╭──

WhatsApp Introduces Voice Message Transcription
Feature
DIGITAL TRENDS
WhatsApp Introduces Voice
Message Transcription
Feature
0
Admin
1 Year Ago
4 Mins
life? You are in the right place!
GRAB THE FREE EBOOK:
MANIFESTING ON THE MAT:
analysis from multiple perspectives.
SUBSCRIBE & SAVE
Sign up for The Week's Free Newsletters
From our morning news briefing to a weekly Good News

╰──

Go through the records and report each line that contains "Message".

WhatsApp Introduces Voice Message Transcription
Message Transcription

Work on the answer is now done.